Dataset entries
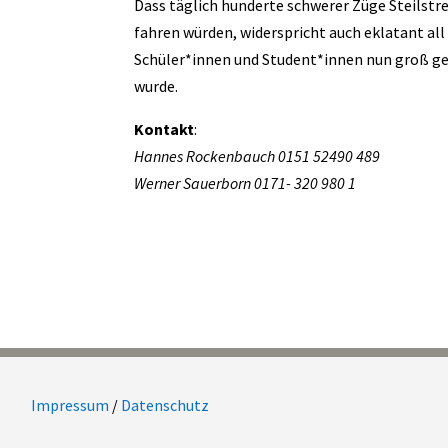
Dass täglich hunderte schwerer Züge Steilstr
fahren würden, widerspricht auch eklatant al
Schüler*innen und Student*innen nun groß ge
wurde.
Kontakt
:
Hannes Rockenbauch 0151 52490 489
Werner Sauerborn 0171- 320 980 1
Impressum
/
Datenschutz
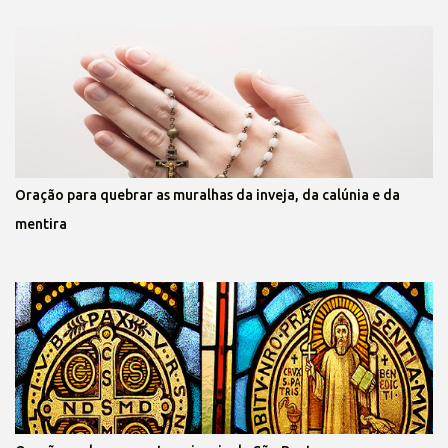
Oração para quebrar as muralhas da inveja, da calúnia e da
mentira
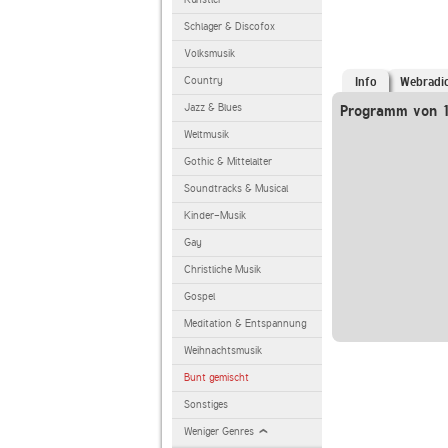
Schlager & Discofox
Volksmusik
Country
Info
Webradi
Jazz & Blues
Programm von 
Weltmusik
Gothic & Mittelalter
Soundtracks & Musical
Kinder-Musik
Gay
Christliche Musik
Gospel
Meditation & Entspannung
Weihnachtsmusik
Bunt gemischt
Sonstiges
Weniger Genres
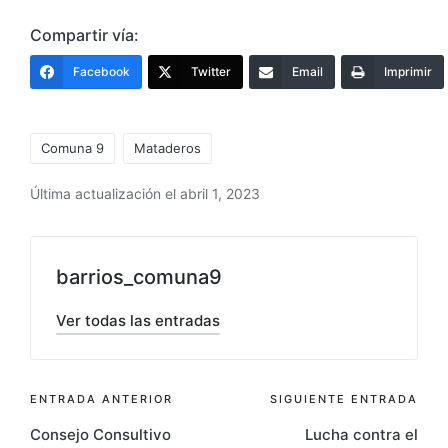
Compartir vía:
Facebook
Twitter
Email
Imprimir
Etiquetas:
Comuna 9
Mataderos
Última actualización el abril 1, 2023
barrios_comuna9
Ver todas las entradas
Navegación
ENTRADA ANTERIOR
SIGUIENTE ENTRADA
Consejo Consultivo
Lucha contra el
de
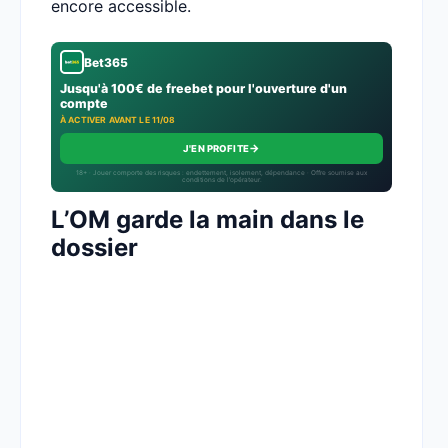
encore accessible.
Bet365
Jusqu'à 100€ de freebet pour l'ouverture d'un
compte
À ACTIVER AVANT LE 11/08
→
J'EN PROFITE
18+ · Jouer comporte des risques : endettement, isolement, dépendance · Offre soumise aux
conditions de l’opérateur.
L’OM garde la main dans le
dossier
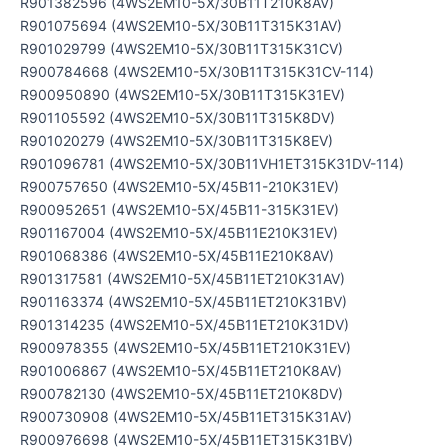
R901382596 (4WS2EM10-5X/30B11T210K8AV)
R901075694 (4WS2EM10-5X/30B11T315K31AV)
R901029799 (4WS2EM10-5X/30B11T315K31CV)
R900784668 (4WS2EM10-5X/30B11T315K31CV-114)
R900950890 (4WS2EM10-5X/30B11T315K31EV)
R901105592 (4WS2EM10-5X/30B11T315K8DV)
R901020279 (4WS2EM10-5X/30B11T315K8EV)
R901096781 (4WS2EM10-5X/30B11VH1ET315K31DV-114)
R900757650 (4WS2EM10-5X/45B11-210K31EV)
R900952651 (4WS2EM10-5X/45B11-315K31EV)
R901167004 (4WS2EM10-5X/45B11E210K31EV)
R901068386 (4WS2EM10-5X/45B11E210K8AV)
R901317581 (4WS2EM10-5X/45B11ET210K31AV)
R901163374 (4WS2EM10-5X/45B11ET210K31BV)
R901314235 (4WS2EM10-5X/45B11ET210K31DV)
R900978355 (4WS2EM10-5X/45B11ET210K31EV)
R901006867 (4WS2EM10-5X/45B11ET210K8AV)
R900782130 (4WS2EM10-5X/45B11ET210K8DV)
R900730908 (4WS2EM10-5X/45B11ET315K31AV)
R900976698 (4WS2EM10-5X/45B11ET315K31BV)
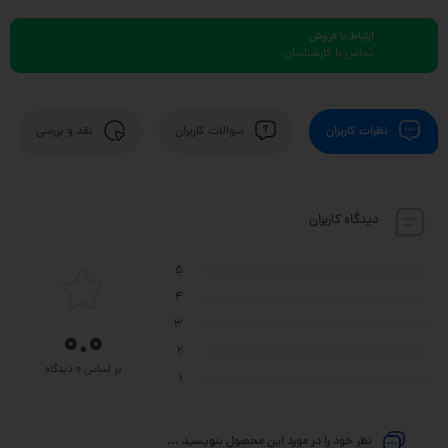
ارتباط با فروش
تماس با کارشناسان
نظرات کاربران
سوالات کاربران
نقد و بررسی
دیدگاه کاربران
5
4
3
0.0
2
بر اساس 0 دیدگاه
1
نظر خود را در مورد این محصول بنویسید ...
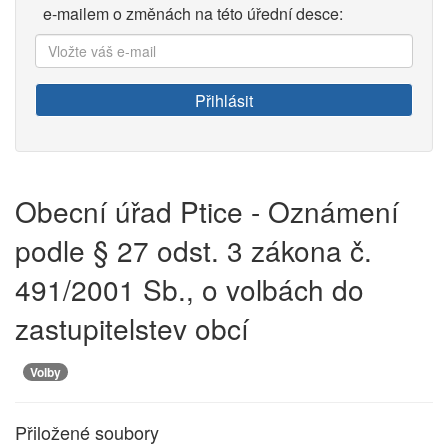
e-mailem o změnách na této úřední desce:
Vložte
váš
e-
Přihlásit
mail:
Obecní úřad Ptice - Oznámení
podle § 27 odst. 3 zákona č.
491/2001 Sb., o volbách do
zastupitelstev obcí
Volby
Přiložené soubory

ABOUT THIS TASK:
Retype every line of the dataset entries above without any alteration, omitting the picture markers.

OUTPUT OF THE TASK:
Dass täglich hunderte schwerer Züge Steilstr
fahren würden, widerspricht auch eklatant al
Schüler*innen und Student*innen nun groß ge
wurde.
Kontakt
:
Hannes Rockenbauch 0151 52490 489
Werner Sauerborn 0171- 320 980 1
Impressum
/
Datenschutz
Oração para quebrar as muralhas da inveja, da calúnia e da
mentira
Schlager & Discofox
Volksmusik
Country
Info
Webradi
Jazz & Blues
Programm von 
Weltmusik
Gothic & Mittelalter
Soundtracks & Musical
Kinder-Musik
Gay
Christliche Musik
Gospel
Meditation & Entspannung
Weihnachtsmusik
Bunt gemischt
Sonstiges
Weniger Genres
Compartir vía:
Facebook
Twitter
Email
Imprimir
Etiquetas:
Comuna 9
Mataderos
Última actualización el abril 1, 2023
barrios_comuna9
Ver todas las entradas
Navegación
ENTRADA ANTERIOR
SIGUIENTE ENTRADA
Consejo Consultivo
Lucha contra el
de
encore accessible.
Bet365
Jusqu'à 100€ de freebet pour l'ouverture d'un
compte
À ACTIVER AVANT LE 11/08
→
J'EN PROFITE
18+ · Jouer comporte des risques : endettement, isolement, dépendance · Offre soumise aux
conditions de l’opérateur.
L’OM garde la main dans le
dossier
R901382596 (4WS2EM10-5X/30B11T210K8AV)
R901075694 (4WS2EM10-5X/30B11T315K31AV)
R901029799 (4WS2EM10-5X/30B11T315K31CV)
R900784668 (4WS2EM10-5X/30B11T315K31CV-114)
R900950890 (4WS2EM10-5X/30B11T315K31EV)
R901105592 (4WS2EM10-5X/30B11T315K8DV)
R901020279 (4WS2EM10-5X/30B11T315K8EV)
R901096781 (4WS2EM10-5X/30B11VH1ET315K31DV-114)
R900757650 (4WS2EM10-5X/45B11-210K31EV)
R900952651 (4WS2EM10-5X/45B11-315K31EV)
R901167004 (4WS2EM10-5X/45B11E210K31EV)
R901068386 (4WS2EM10-5X/45B11E210K8AV)
R901317581 (4WS2EM10-5X/45B11ET210K31AV)
R901163374 (4WS2EM10-5X/45B11ET210K31BV)
R901314235 (4WS2EM10-5X/45B11ET210K31DV)
R900978355 (4WS2EM10-5X/45B11ET210K31EV)
R901006867 (4WS2EM10-5X/45B11ET210K8AV)
R900782130 (4WS2EM10-5X/45B11ET210K8DV)
R900730908 (4WS2EM10-5X/45B11ET315K31AV)
R900976698 (4WS2EM10-5X/45B11ET315K31BV)
ارتباط با فروش
تماس با کارشناسان
نظرات کاربران
سوالات کاربران
نقد و بررسی
دیدگاه کاربران
5
4
3
0.0
2
بر اساس 0 دیدگاه
1
نظر خود را در مورد این محصول بنویسید ...
e-mailem o změnách na této úřední desce:
Vložte
váš
e-
Přihlásit
mail:
Obecní úřad Ptice - Oznámení
podle § 27 odst. 3 zákona č.
491/2001 Sb., o volbách do
zastupitelstev obcí
Volby
Přiložené soubory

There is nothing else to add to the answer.